#### Selected passage ####
Kingstonian getting ready for gruelling trans-Atlantic race

In September, I plan to race my sailboat, Boys and Girls Club of Canada, in the highly competitive single-handed Mini-transat 6.50 competition, from New Rochelle, France to Salvador el Bahia, Brazil. Designed for sailors who love extreme conditions and are not millionaires, the 7,000-kilometre race with a fleet of 72 yachts offers one of the most arduous challenges on Earth to "do-it-yourself " sailors. Representing Kingston, I will be the only Canadian in the race.

The journey began when I was a child. I loved to sit on a hill near the Canadian Coast Guard ship Alexander Henry and watch sailboats race off Kingston. I eventually worked up the courage to go to the Kingston Yacht Club and ask a skipper to let me look around his boat. I immediately fell in love with sailboats: the intricate rigging, shiny metal fittings and the large amount of sailcloth needed to power the boat. Everything was just so big, powerful and amazing.

Twenty years later, last November, I found myself driving a 6.5-metre high-tech, high-performance sailboat as it screamed its way into Kingston harbour. It was the fastest boat I had ever sailed on, and it was mine. Testing my boat and myself against the elements, I hadn't slept in over 12 hours, nor could I go to the cabin below to eat. Despite my good foul-weather clothes, I was soaked through because of the wet weather, and the temperature was close to freezing.

What I experienced in Kingston that day was just a small sample of the conditions I'll face during the trans-Atlantic race. Of course, my wife Alison won't be there with a car to meet me and provide me with a hot meal and a warm bed.

After years of crewing on Kingstonowned sailboats, studying them inside and out and learning the nautical language and the basic skills of a racing sailor, I felt ready to tackle this major sailing challenge.

My big break came in June 2007. A Mini-transat-class racing boat, designed and built in Spain, would become available for sale in Newport, Rhode Island at the end of a round-trip race to Bermuda. A Kingston sailing friend and I went down to Newport to watch the start of the race and to have a good look at the boat. That small racing machine was perfect.

My friend offered me a loan to help buy the boat. A deal was struck.

We then initiated the Minimus Sailing Team with myself as skipper. To meet the organizational requirements of the Mini-transat race committee in New Rochelle, France, I had to be responsible for my own racing campaign, directing fundraising, preparing and provisioning the boat and arranging transportation. Well-known Kingston sailors George Jackson, Paul Davis, John Curtis and Lindsey and Marr Fair are key players on that team.

Since then, I've sailed my 6.5-metre sailing machine by myself for more than 2,000 miles on Lake Ontario. Last summer, I raced 750 miles in the Annapolis to Bermuda classic, finishing 16th in a fleet of 36 boats. I headed back on my own to Annapolis, Maryland. For 24 hours, in big seas, I had to steer by hand because my automated steering system had failed.
####
[Your tasks]:
A) From the article about the trans-Atlantic sailing race, return the passage starting with "My friend offered" and going on through "on that team.", reproduced word for word.
B) According to the article about the trans-Atlantic sailing race, where did the sailor finish in the Annapolis to Bermuda race?
C) Extend the article about the trans-Atlantic sailing race, picking up after its final sentence.
#### Raw data ####
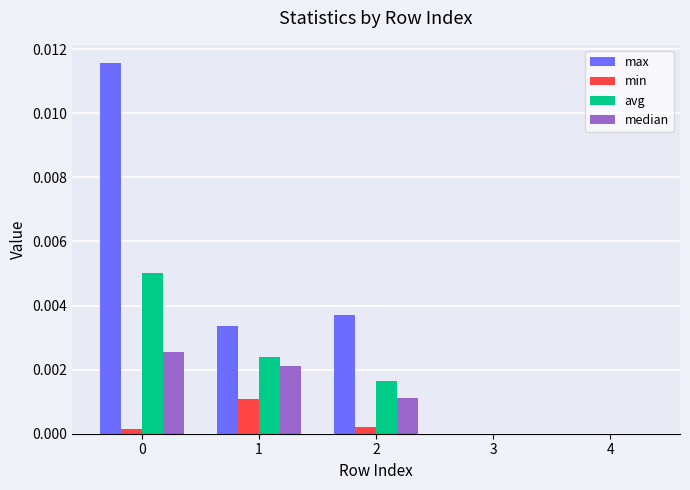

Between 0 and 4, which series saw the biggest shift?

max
####
#### Raw data ####
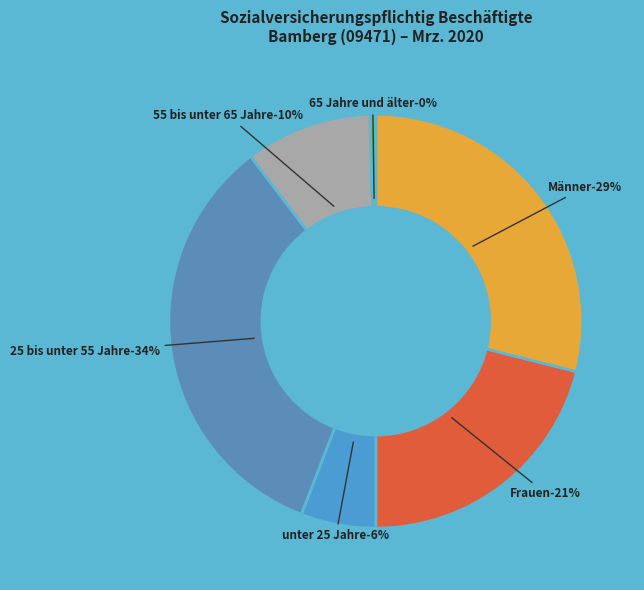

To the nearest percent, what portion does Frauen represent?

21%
####
[Answers to the exercises]:
A)
My friend offered me a loan to help buy the boat. A deal was struck.

We then initiated the Minimus Sailing Team with myself as skipper. To meet the organizational requirements of the Mini-transat race committee in New Rochelle, France, I had to be responsible for my own racing campaign, directing fundraising, preparing and provisioning the boat and arranging transportation. Well-known Kingston sailors George Jackson, Paul Davis, John Curtis and Lindsey and Marr Fair are key players on that team.

B) 16th in a fleet of 36 boats.

C)
At the beginning of this month, my boat was transported to Miami, Florida, from where I was to embark on a 1,000-mile solo circumnavigation of the Bahamas without touching land. I would be reporting my position from specified marking points and buoys along the way. This is part of the stringent qualifying requirements the race committee set for me for acceptance as a competitor in the September 2009 Mini-transat race from France to Brazil.

Along the way, I've had the good fortune to meet Kingston's James Brown. He asked me to talk with Boys and Girls Club of Kingston members. From that start, an inspiring kinship has developed that has extended to the Boys and Girls Club of Canada headquarters in Toronto and the naming of my boat after the club.

Racing across the Atlantic Ocean is way bigger than me. To run a campaign like ours takes a large team of supporters, and it takes dollars to make it all happen. I am so happy that I come from a city of sailors who understand that.

I have often felt myself defined by being a sailor, and there is no way I would be a sailor without having grown up in a city with such a rich marine history and active marine community as Kingston.

Kingston has allowed me to dream of ships. So as I head into the biggest challenge of my life, I am happy to look to those who have gone before me in Kingston and to inspire our kids to dream of sailing ships in the future.

I look forward to reporting to Whig Standard readers on my circumnavigation of the Bahamas when I return sometime this month. Then my boat will be shipped to Europe and our team will begin the countdown to September and a place on the starting line for the Mini-transat race to Brazil.

  • Nathan Baron lives in Kingston.

Article ID# 1388444

( Topic last updated: 2009.01.15 10:17:20 AM )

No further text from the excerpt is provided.